Edit : for the rest, use David M's solution (didn't know SVN could manage that...)

Stéphane
Yikes, do not create Subversion hooks to diddle with EOL characters. You can explicitly what you want. `svn:eol-style=native` is the right choice unless you have a good reason to do something else.
David M
A: 

I see you're using Visual Studio, so maybe it has to do with the file encoding? I have had weird problems with VS encoding source files differently on two different machines, even though the machines have the same language and culture settings. In VS, the sources look exactly the same, but SVN sees the raw files...

Open the two revisions in an editor that knows nothing about Unicode or encoding (I think I used Notepad?), and see if they are different. The first line of the file contains a code that indicates what type of encoding is being used. I have no idea how to interpret that code, but at least you'll be able to tell if they are different.

There are options in Tools -> Options -> Environment -> Documents that control encoding.

HiredMind
Actually, I'm not using visual studio, it just got put into that directory because that's where I save all my projects.

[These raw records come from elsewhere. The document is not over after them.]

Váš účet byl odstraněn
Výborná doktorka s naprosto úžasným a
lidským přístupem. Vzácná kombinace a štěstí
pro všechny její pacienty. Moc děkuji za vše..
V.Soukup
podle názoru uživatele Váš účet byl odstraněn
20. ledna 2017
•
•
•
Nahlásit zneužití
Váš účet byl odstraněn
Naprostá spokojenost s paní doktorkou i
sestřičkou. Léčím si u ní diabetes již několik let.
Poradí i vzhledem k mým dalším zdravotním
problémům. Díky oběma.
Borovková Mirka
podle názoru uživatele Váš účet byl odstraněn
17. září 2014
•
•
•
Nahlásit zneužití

It's actually being using with Dreamweaver
Malfist
A: 

Sounds like this question is already well answered (EOL style). I just wanted to add one other thing that can trigger a problem like this: Tabs vs Spaces. If your text editor or IDE uses spaces for indenting, and someone else on your team uses Tabs, SVN will see lots of file changes, but you won't "see" the change.